| Work item |
Return every line of the records, exact and in full, until you have returned the line with "Stay up to date", and include none of the pictures.

--- Extracted data Enclosed Below ---

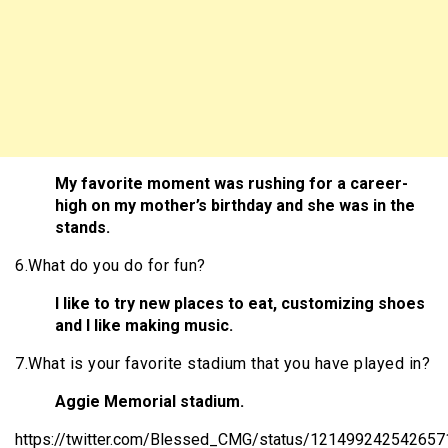
My favorite moment was rushing for a career-
high on my mother’s birthday and she was in the
stands.
6.What do you do for fun?
I like to try new places to eat, customizing shoes
and I like making music.
7.What is your favorite stadium that you have played in?
Aggie Memorial stadium.
https://twitter.com/Blessed_CMG/status/12149924254265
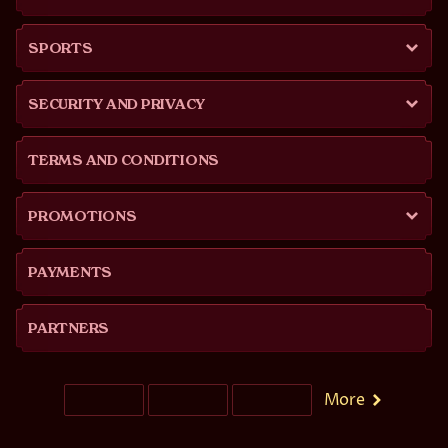
SPORTS
SECURITY AND PRIVACY
TERMS AND CONDITIONS
PROMOTIONS
PAYMENTS
PARTNERS
More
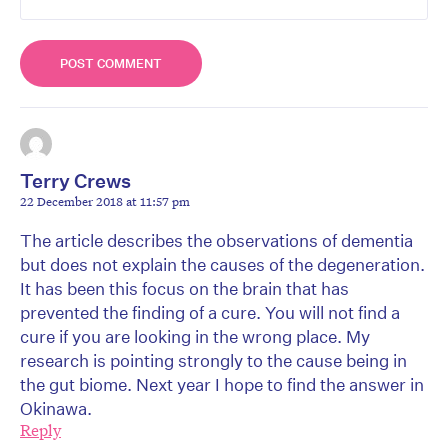
Terry Crews
22 December 2018 at 11:57 pm
The article describes the observations of dementia
but does not explain the causes of the degeneration.
It has been this focus on the brain that has
prevented the finding of a cure. You will not find a
cure if you are looking in the wrong place. My
research is pointing strongly to the cause being in
the gut biome. Next year I hope to find the answer in
Okinawa.
Reply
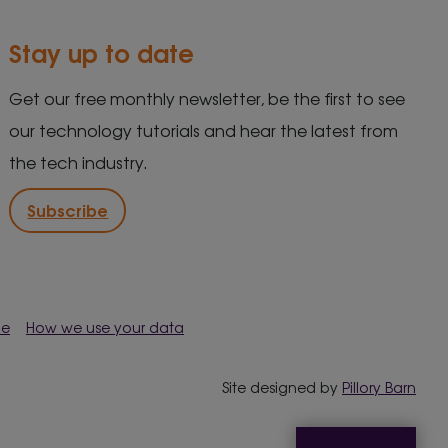
Stay up to date
Get our free monthly newsletter, be the first to see
our technology tutorials and hear the latest from
the tech industry.
Subscribe
me
How we use your data
Site designed by
Pillory Barn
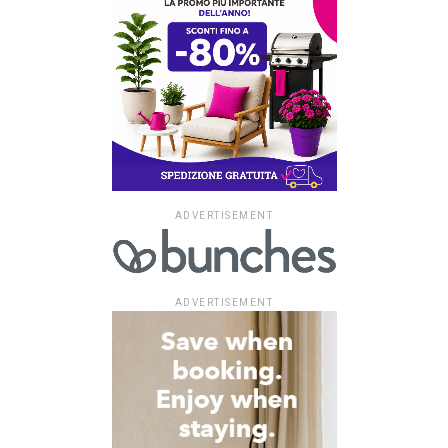
ADVERTISEMENT
ADVERTISEMENT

--- End of Enclosed Extracted data ---

| Answer space |
My favorite moment was rushing for a career-
high on my mother’s birthday and she was in the
stands.
6.What do you do for fun?
I like to try new places to eat, customizing shoes
and I like making music.
7.What is your favorite stadium that you have played in?
Aggie Memorial stadium.
https://twitter.com/Blessed_CMG/status/12149924254265
SPORTS
SECURITY AND PRIVACY
TERMS AND CONDITIONS
PROMOTIONS
PAYMENTS
PARTNERS
More
Terry Crews
22 December 2018 at 11:57 pm
The article describes the observations of dementia
but does not explain the causes of the degeneration.
It has been this focus on the brain that has
prevented the finding of a cure. You will not find a
cure if you are looking in the wrong place. My
research is pointing strongly to the cause being in
the gut biome. Next year I hope to find the answer in
Okinawa.
Reply
Stay up to date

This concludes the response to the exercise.